**The task**
Once the line containing "125: (776, 787)" is found in the records below, return it and each following line exactly, up to and including the line containing "165: (759, 841)", and nothing else.

**Available data**
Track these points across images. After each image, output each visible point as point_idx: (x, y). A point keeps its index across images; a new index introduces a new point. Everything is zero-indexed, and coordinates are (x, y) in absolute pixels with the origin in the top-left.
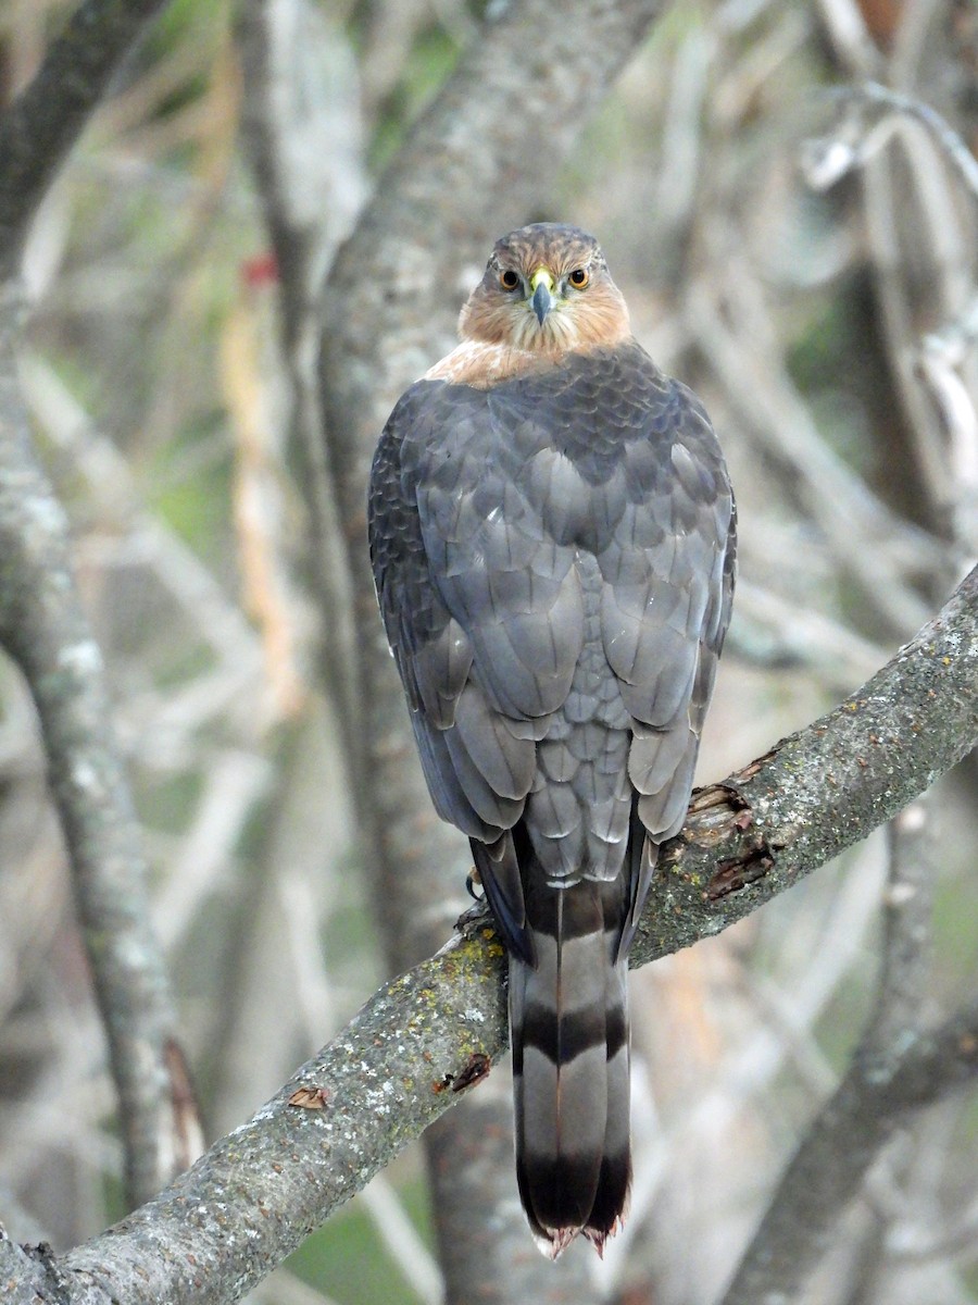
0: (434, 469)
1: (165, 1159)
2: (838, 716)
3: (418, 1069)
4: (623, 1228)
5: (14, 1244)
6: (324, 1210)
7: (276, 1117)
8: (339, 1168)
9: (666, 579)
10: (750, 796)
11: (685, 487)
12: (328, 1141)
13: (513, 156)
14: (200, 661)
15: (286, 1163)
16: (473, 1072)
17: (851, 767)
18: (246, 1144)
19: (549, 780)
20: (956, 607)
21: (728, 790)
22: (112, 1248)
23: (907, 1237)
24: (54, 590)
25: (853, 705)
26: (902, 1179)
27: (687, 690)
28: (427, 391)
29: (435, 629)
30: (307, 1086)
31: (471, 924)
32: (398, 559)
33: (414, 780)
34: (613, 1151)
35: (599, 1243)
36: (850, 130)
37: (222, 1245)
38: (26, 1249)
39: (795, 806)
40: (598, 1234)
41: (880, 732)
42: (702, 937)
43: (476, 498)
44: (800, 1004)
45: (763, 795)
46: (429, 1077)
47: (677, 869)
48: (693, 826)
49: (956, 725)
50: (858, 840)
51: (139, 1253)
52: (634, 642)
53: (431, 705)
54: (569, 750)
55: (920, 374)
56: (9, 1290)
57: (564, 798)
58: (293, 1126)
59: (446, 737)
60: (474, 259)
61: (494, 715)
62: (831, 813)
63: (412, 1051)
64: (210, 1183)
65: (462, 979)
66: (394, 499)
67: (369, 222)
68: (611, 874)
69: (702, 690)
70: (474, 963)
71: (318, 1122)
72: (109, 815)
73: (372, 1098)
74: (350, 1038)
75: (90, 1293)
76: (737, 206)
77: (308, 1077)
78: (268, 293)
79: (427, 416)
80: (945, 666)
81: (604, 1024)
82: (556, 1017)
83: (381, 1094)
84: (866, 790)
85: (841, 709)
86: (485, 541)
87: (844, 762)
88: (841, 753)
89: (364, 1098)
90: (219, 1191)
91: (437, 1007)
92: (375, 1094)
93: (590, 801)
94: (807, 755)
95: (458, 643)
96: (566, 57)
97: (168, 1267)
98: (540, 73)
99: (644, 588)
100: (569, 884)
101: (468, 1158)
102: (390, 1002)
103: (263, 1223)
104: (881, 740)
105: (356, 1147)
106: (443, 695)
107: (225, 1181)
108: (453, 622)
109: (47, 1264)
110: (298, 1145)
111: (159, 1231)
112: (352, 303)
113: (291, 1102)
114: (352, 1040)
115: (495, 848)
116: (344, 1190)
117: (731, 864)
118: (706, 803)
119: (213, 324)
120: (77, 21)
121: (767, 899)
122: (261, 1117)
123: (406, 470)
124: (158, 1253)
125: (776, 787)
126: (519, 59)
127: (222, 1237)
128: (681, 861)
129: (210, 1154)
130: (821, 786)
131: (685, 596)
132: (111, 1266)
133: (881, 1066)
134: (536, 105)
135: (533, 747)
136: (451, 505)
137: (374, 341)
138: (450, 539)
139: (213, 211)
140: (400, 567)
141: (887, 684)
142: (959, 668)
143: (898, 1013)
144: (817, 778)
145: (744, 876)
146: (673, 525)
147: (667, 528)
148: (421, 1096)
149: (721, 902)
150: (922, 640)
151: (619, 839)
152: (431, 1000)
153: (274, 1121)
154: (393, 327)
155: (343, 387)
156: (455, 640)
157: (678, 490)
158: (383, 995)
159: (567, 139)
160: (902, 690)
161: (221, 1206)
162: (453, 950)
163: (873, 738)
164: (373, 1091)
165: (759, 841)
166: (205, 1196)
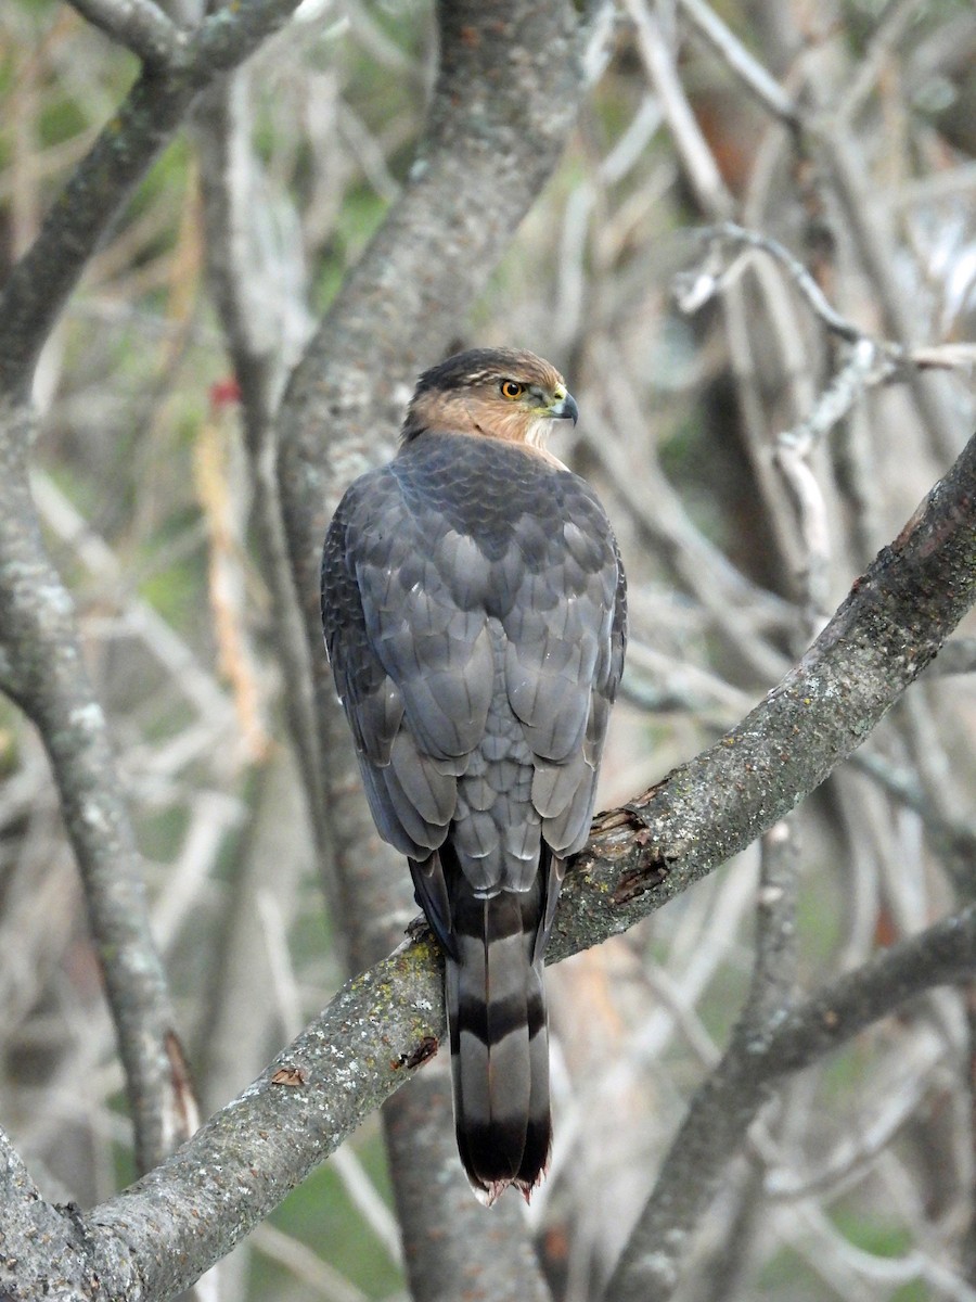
0: (369, 550)
1: (168, 1131)
2: (718, 750)
3: (378, 1051)
4: (546, 1179)
5: (47, 1205)
6: (303, 1169)
7: (262, 1094)
8: (315, 1134)
9: (560, 637)
10: (648, 817)
11: (575, 558)
12: (305, 1112)
13: (434, 293)
14: (185, 715)
15: (271, 1131)
16: (423, 1053)
17: (730, 791)
18: (237, 1117)
19: (472, 809)
20: (814, 657)
21: (629, 813)
22: (129, 1206)
23: (781, 1180)
24: (65, 660)
25: (732, 740)
26: (775, 1131)
27: (580, 729)
28: (368, 483)
29: (374, 684)
30: (287, 1067)
31: (419, 929)
32: (344, 625)
33: (362, 812)
34: (537, 1115)
35: (526, 1192)
36: (713, 263)
37: (220, 1201)
38: (58, 1208)
39: (685, 824)
40: (525, 1184)
41: (754, 762)
42: (611, 935)
43: (402, 573)
44: (685, 989)
45: (659, 816)
46: (386, 1058)
47: (588, 880)
48: (601, 844)
49: (817, 753)
50: (738, 851)
51: (151, 1208)
52: (533, 692)
53: (373, 748)
54: (488, 783)
55: (777, 464)
56: (44, 1243)
57: (485, 825)
58: (276, 1099)
59: (384, 772)
60: (404, 379)
61: (422, 755)
62: (715, 829)
63: (373, 1036)
64: (208, 1150)
65: (413, 975)
66: (341, 575)
67: (315, 350)
68: (527, 886)
69: (596, 729)
70: (422, 961)
71: (297, 1096)
72: (114, 846)
73: (341, 1075)
74: (321, 1026)
75: (112, 1243)
76: (615, 328)
77: (288, 1059)
78: (232, 411)
79: (365, 504)
80: (806, 705)
81: (526, 1009)
82: (485, 1006)
83: (348, 1072)
84: (744, 810)
85: (722, 744)
86: (410, 611)
87: (725, 787)
88: (722, 780)
89: (334, 1075)
90: (216, 1156)
91: (393, 998)
92: (344, 1072)
93: (507, 826)
94: (694, 782)
95: (392, 696)
96: (477, 209)
97: (175, 1219)
98: (455, 223)
99: (541, 645)
100: (491, 895)
101: (419, 1123)
102: (353, 996)
103: (254, 1182)
104: (755, 768)
105: (328, 1117)
106: (381, 739)
107: (221, 1147)
108: (388, 678)
109: (75, 1220)
110: (280, 1116)
111: (167, 1190)
112: (304, 418)
113: (274, 1081)
114: (323, 1028)
115: (426, 864)
116: (319, 1152)
117: (633, 874)
118: (611, 824)
119: (187, 436)
120: (71, 189)
121: (664, 902)
122: (249, 1094)
123: (349, 551)
124: (167, 1208)
125: (668, 809)
126: (437, 211)
127: (219, 1194)
128: (592, 873)
129: (208, 1126)
130: (706, 808)
131: (577, 651)
132: (128, 1220)
133: (758, 1038)
134: (452, 250)
135: (454, 782)
136: (382, 579)
137: (324, 449)
138: (382, 609)
139: (186, 341)
140: (345, 631)
141: (758, 722)
142: (818, 707)
143: (772, 993)
144: (703, 801)
145: (644, 883)
146: (565, 591)
147: (560, 594)
148: (381, 1073)
149: (625, 906)
150: (787, 685)
151: (532, 857)
152: (388, 993)
153: (260, 1097)
154: (338, 437)
155: (299, 488)
156: (390, 693)
157: (569, 560)
158: (348, 991)
159: (479, 277)
160: (771, 726)
161: (218, 1168)
162: (404, 951)
163: (748, 766)
164: (341, 1069)
165: (656, 854)
166: (205, 1161)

**Exercise result**
125: (776, 787)
126: (519, 59)
127: (222, 1237)
128: (681, 861)
129: (210, 1154)
130: (821, 786)
131: (685, 596)
132: (111, 1266)
133: (881, 1066)
134: (536, 105)
135: (533, 747)
136: (451, 505)
137: (374, 341)
138: (450, 539)
139: (213, 211)
140: (400, 567)
141: (887, 684)
142: (959, 668)
143: (898, 1013)
144: (817, 778)
145: (744, 876)
146: (673, 525)
147: (667, 528)
148: (421, 1096)
149: (721, 902)
150: (922, 640)
151: (619, 839)
152: (431, 1000)
153: (274, 1121)
154: (393, 327)
155: (343, 387)
156: (455, 640)
157: (678, 490)
158: (383, 995)
159: (567, 139)
160: (902, 690)
161: (221, 1206)
162: (453, 950)
163: (873, 738)
164: (373, 1091)
165: (759, 841)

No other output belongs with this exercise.